Ahmed Adamu is a Nigerian energy and petroleum economist, professor, and author. He is the Dean of Faculty of Management and Social Sciences at Philomath University, Abuja, and was the chairperson of the Commonwealth Youth Council from 2013 to 2016.

==Biography==
Adamu was elected on November 12, 2013 as the first ever chair of the Commonwealth Youth Council (CYC). He represented Nigeria in international and commonwealth youth programmes, and was the pioneer Chief Whip of the Nigerian Youth Parliament.

Adamu holds a PhD in Petroleum Economics from Newcastle University in the United Kingdom, and a Master's Degree in Energy Economics with Specialization in Oil and Gas Economics from the University of Dundee. He was appointed as a full Professor and Dean of Faculty of Management and Social Sciences at Philomath University, Abuja, in December 2025, where he manages nine departments.

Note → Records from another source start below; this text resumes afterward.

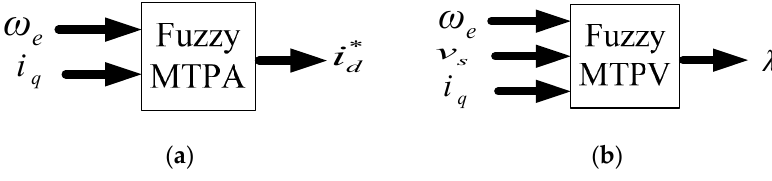
Electronics 2018 , 7 , x FOR PEER REVIEW Figure 4. Fuzzy control based MTPA ( a ), and MTPV ( b ). Figure 4. Fuzzy control based MTPA ( a ), and MTPV ( b ).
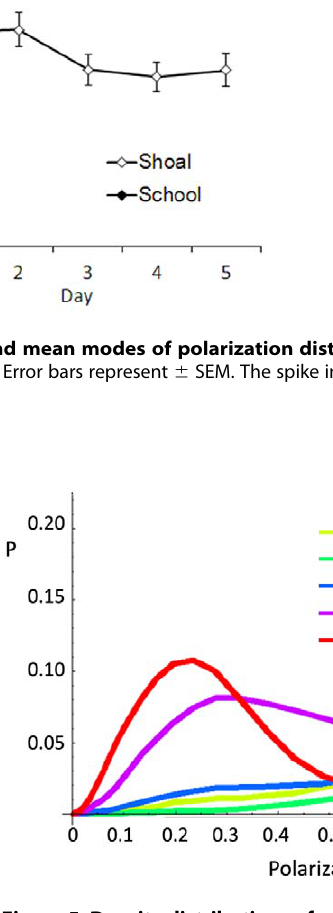
Figure 5. Density distributions of polarization by group size for Experiment 3. Summed polarization distributions for each group size (N=5, 10, 20, 30, and 50). Distributions are averaged across the entire session (1800 frames per session) and all groups (4 groups of each size). Larger groups are significantly less polarized than smaller groups (K-S test, all p , 0.0001; see Table S3).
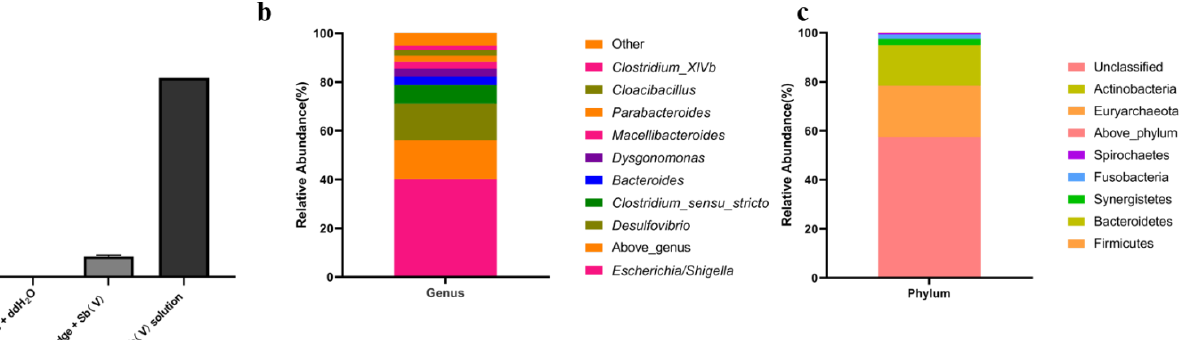
Figure 1. The removal of Sb in municipal sludge after 14-day incubation ( a ) and the community composition of SRB enriched community at the genus ( b ) and phylum levels ( c ).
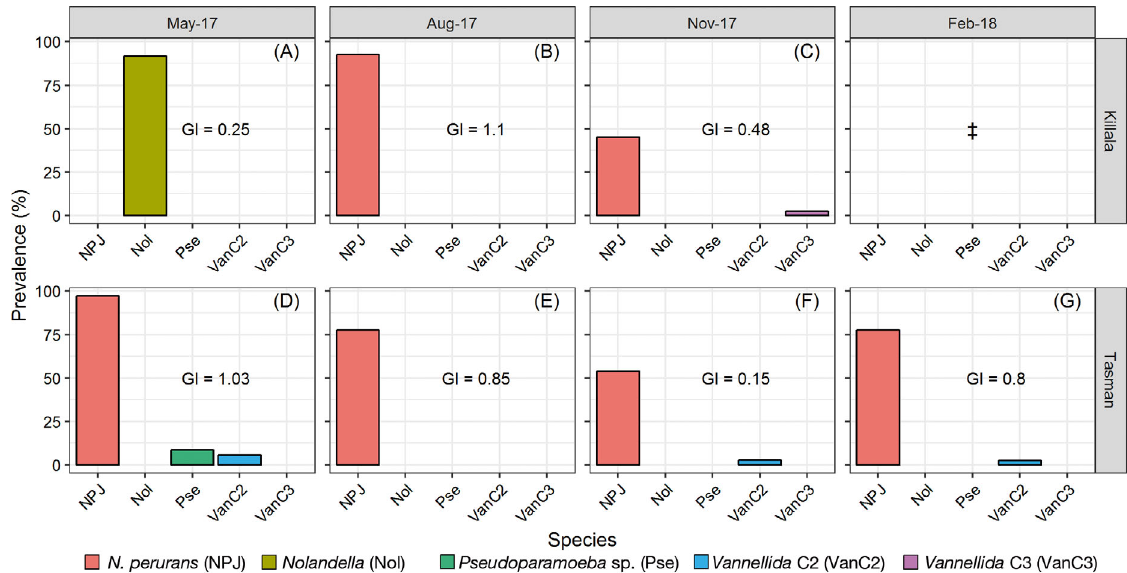
Fig. 2. (A−G) Prevalence of Atlantic salmon gills that were colonised by N. perurans (NPJ), Nolandella spp. (Nol), Pseudoparamoeba sp. (Pse) and Vannellida (VanC2, VanC3) at each farm site (Killala, Tasman) over a year. P. eilhardi was not included because no Atlantic salmon tested positive for the amoeba species. The average gill score (gill index [GI]) for each site and each time point is marked in the respective panels. The Feb 2018, Killala sampling event marked with ‡ is blank because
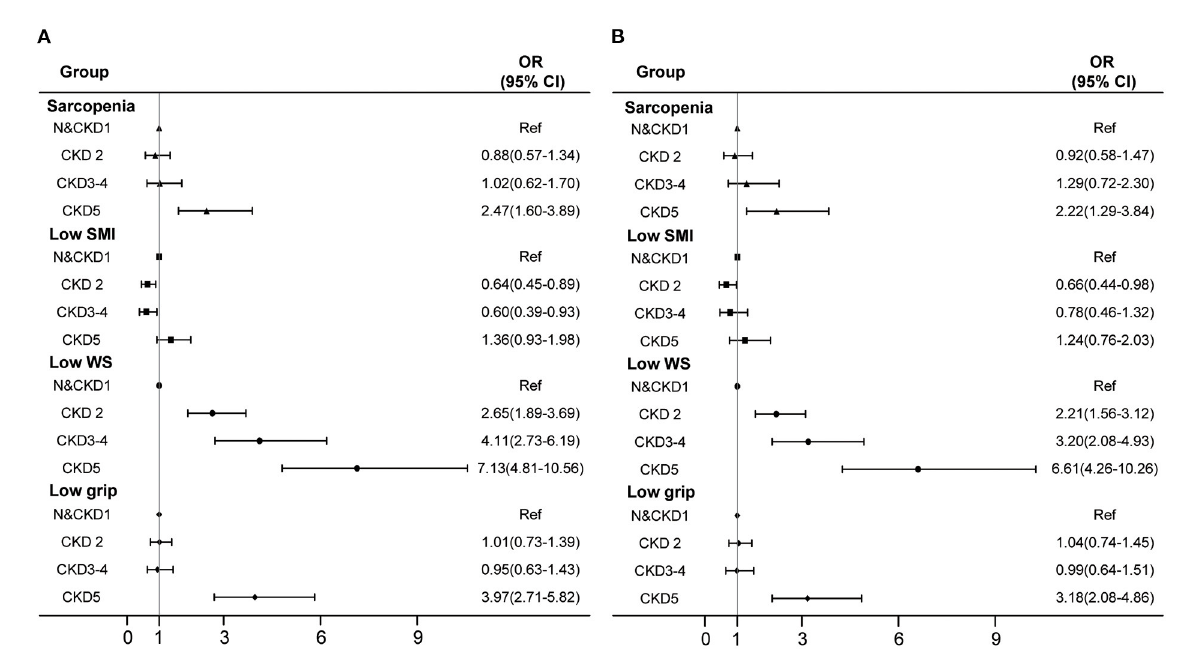
FIGURE2 Association of different CKD stages with sarcopenia and its components. (A) crude model. (B) adjusted with age, sex, BMI, smoking, drinking, occupation, widowed, education, physical activity level, hypertension, diabetes, dyslipidemia, CHD and stroke. N, normal; CKD, chronic kidney disease; SMI, skeletal muscle mass index; WS, walking speed; CI, confidence interval; OR, odds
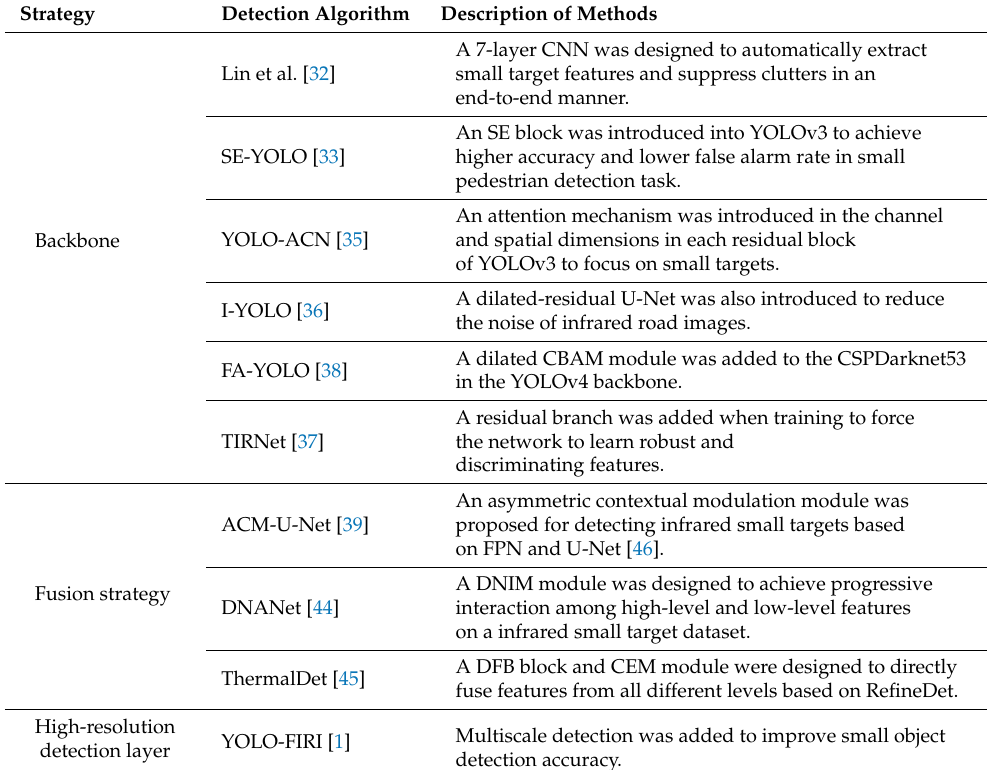
Table 1. Some related works based on deep learning in the field of infrared small target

Adamu has published books entitled Comparative Assessment of Petroleum Sharing Contracts in Nigeria, Energy and Petroleum Economics, and a book on leadership and personal development entitled You are a Leader. He is a member of many international and national professional organizations. He was honoured with the Global Achievers Award by the Global Achievers Awards, Outstanding Service Award by the Commonwealth, Award of Excellence by the Commonwealth Youth Council and African Achiever of the year for 2015 by the African Achievers Awards. He was also honored as an inspirational Nigerian by Those Who Inspire Ltd.